The bridge stands 205 feet over the water and is 8,800 feet long. It will have three lanes in both directions and will include a bike lane named for the late Mark Bixby who had long advocated for a bike path connecting Long Beach and San Pedro.
Once it’s officially completed, the bridge will be the second-tallest cable-stayed bridge in the nation.
The bridge was designed to be a “landmark” project, Capital Programs Executive Duane Kenagy said, that would include LED lighting that can change color for various events, such as red, white and blue for the Fourth of July, or green for St. Patrick’s Day.
“This is the type of landmark you’ll see on postcards,” he said.
But aside from its looks, officials said the bridge will also serve as a global statement in which the Port of Long Beach continues to grow into a competitive world shipping port. Conversations to build a new bridge began in 2008, as shipping vessels docking at the port got bigger.
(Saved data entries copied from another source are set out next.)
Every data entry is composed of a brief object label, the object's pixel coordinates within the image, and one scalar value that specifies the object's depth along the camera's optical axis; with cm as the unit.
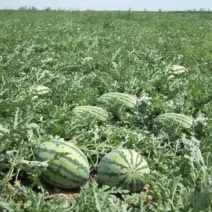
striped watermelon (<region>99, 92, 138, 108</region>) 486
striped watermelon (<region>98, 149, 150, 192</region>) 336
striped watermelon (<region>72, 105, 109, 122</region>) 443
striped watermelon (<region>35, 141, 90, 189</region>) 337
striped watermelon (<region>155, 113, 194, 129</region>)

Trade with China was also expanding, and the need to move greater volumes of cargo quickly became more apparent.
Weston LaBar, Harbor Trucking Association chief executive officer, said 18,000 trucks have been registered to work at the port.”
Approximately 20,000-25,000 trucks transport cargo in and out of the Long Beach port every day.
“We have a bridge that shows Long Beach will be the port of choice,” LaBar said.